Tipologia delle azioni feconde:
– informare e motivare, mostrando le alternative rispetto alla visione assolutizzata e fatalistica di chi crede che quella bellica l’unica opzione;
– educare nella pace
– rigenerare il tessuto comunitario della vita quotidiana a partire dalle scelte di accoglienza e ri-cittadinanza;
– risanare le parole collettive e diffonderle;
– democratizzare la vita collettiva;
– esercitare pressione politica: Comitati per la pace convergenti in un movimento per la pace nazionale ed europeo.
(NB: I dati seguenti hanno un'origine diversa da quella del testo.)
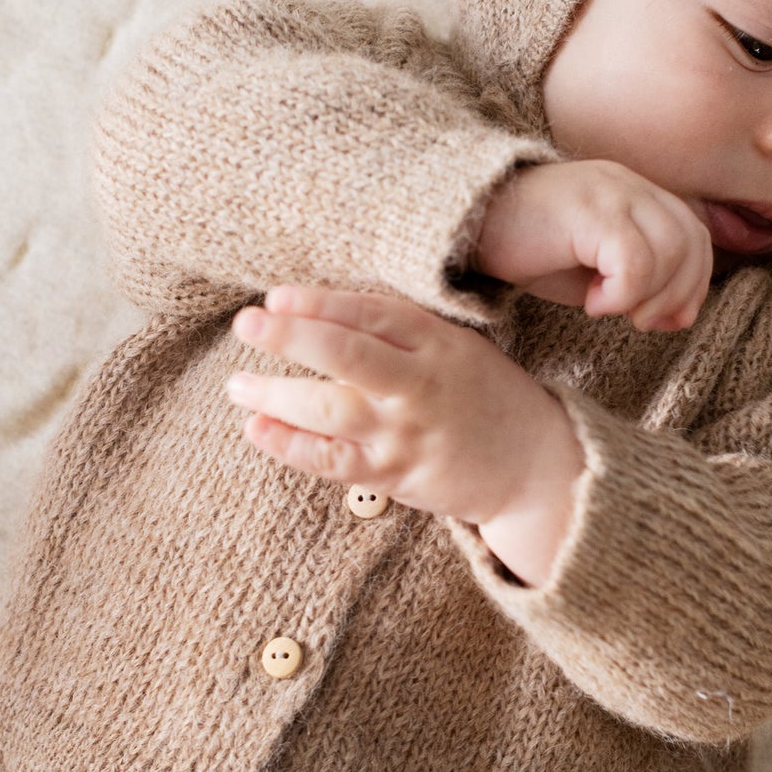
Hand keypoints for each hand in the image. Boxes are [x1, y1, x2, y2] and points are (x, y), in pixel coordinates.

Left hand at [225, 285, 585, 582]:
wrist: (534, 467)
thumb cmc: (486, 396)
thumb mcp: (458, 347)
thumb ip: (402, 330)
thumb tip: (319, 308)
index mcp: (438, 344)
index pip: (370, 313)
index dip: (320, 303)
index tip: (276, 296)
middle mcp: (420, 386)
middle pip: (345, 355)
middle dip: (289, 337)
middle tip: (246, 323)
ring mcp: (404, 433)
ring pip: (328, 409)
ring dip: (274, 395)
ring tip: (237, 384)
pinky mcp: (393, 476)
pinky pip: (330, 460)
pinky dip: (288, 445)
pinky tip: (256, 428)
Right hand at [470, 158, 712, 330]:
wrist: (466, 222)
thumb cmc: (527, 248)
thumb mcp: (592, 267)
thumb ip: (638, 281)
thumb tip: (677, 316)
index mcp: (635, 194)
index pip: (695, 236)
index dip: (694, 284)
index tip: (668, 320)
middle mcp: (629, 185)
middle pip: (691, 242)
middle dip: (677, 294)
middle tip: (638, 321)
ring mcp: (611, 192)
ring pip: (670, 250)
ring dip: (649, 295)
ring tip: (609, 308)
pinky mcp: (589, 210)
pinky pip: (634, 260)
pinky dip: (623, 293)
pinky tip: (593, 303)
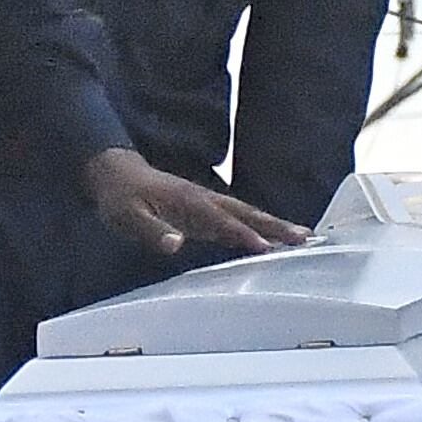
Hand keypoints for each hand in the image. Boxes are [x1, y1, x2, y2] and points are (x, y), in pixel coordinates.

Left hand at [83, 150, 305, 259]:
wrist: (116, 173)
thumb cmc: (120, 197)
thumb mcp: (126, 215)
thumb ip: (151, 230)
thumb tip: (177, 243)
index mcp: (188, 201)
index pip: (222, 220)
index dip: (243, 234)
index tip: (267, 248)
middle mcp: (205, 200)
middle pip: (246, 213)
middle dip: (275, 225)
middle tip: (304, 237)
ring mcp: (207, 205)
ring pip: (246, 214)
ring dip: (274, 225)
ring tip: (302, 237)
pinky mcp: (206, 212)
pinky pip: (238, 220)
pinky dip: (258, 228)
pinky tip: (274, 240)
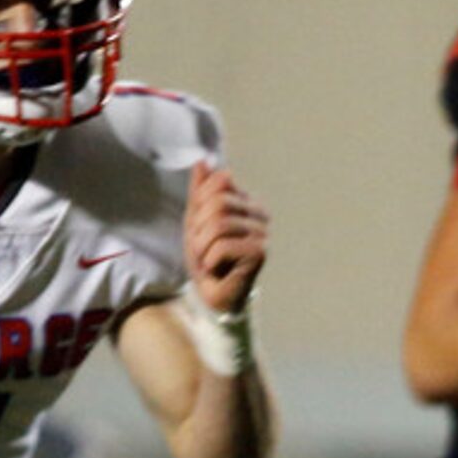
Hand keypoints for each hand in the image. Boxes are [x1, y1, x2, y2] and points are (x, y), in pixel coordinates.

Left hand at [183, 160, 267, 313]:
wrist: (213, 296)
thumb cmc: (207, 259)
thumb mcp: (195, 221)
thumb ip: (200, 192)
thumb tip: (204, 161)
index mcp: (245, 204)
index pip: (220, 184)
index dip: (200, 206)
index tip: (200, 230)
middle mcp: (259, 216)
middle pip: (219, 203)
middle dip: (199, 227)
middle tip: (201, 249)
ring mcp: (262, 235)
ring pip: (220, 224)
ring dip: (202, 245)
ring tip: (207, 260)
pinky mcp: (260, 254)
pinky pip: (224, 245)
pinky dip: (210, 259)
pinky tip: (216, 269)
Se l’amore è indistruttibile, se mai l’umanità è stata cancellata, se il bene persiste malgrado le aggressioni del male, allora non c’è spazio per disperare, ma c’è tutto lo spazio per fare la propria parte.
Papa Francesco: (Laudato si’, n. 205): «Eppure, non tutto è perduto, perché gli esseri umani, capaci di degradarsi fino all’estremo, possono anche superarsi, ritornare a scegliere il bene e rigenerarsi, al di là di qualsiasi condizionamento psicologico e sociale che venga loro imposto. Sono capaci di guardare a se stessi con onestà, di far emergere il proprio disgusto e di intraprendere nuove strade verso la vera libertà. Non esistono sistemi che annullino completamente l’apertura la bene, alla verità e alla bellezza, né la capacità di reagire, che Dio continua a incoraggiare dal profondo dei nostri cuori».
Chi agisce in questo spirito e interiorizza la nonviolenza come forma di esistenza sperimenta che è possibile togliere alla morte il suo presunto potere supremo, poiché gli atti di vita e di amore che esprime prevalgono su ogni distruzione. L’amore resta e, con esso, la presenza profonda di chi lo ha comunicato. Perciò, anche quando una persona muore, la sua morte non è definitiva, poiché non lascia la vita, ma lascia vita agli altri, rafforzando il concreto mistero di una comunione da cui nessuno è escluso e grazie a cui nessuno è annientato. L’interiorizzazione della perdita di senso e di potere della morte conferma che non vale a nulla dare la morte a qualcuno, un atto insieme tragico, futile e assurdo. Se viene minata la credenza nella morte come se questa fosse la verità ultima e la padrona della vita, allora un’intera società può imparare a dismettere la credenza nella violenza e nel potere.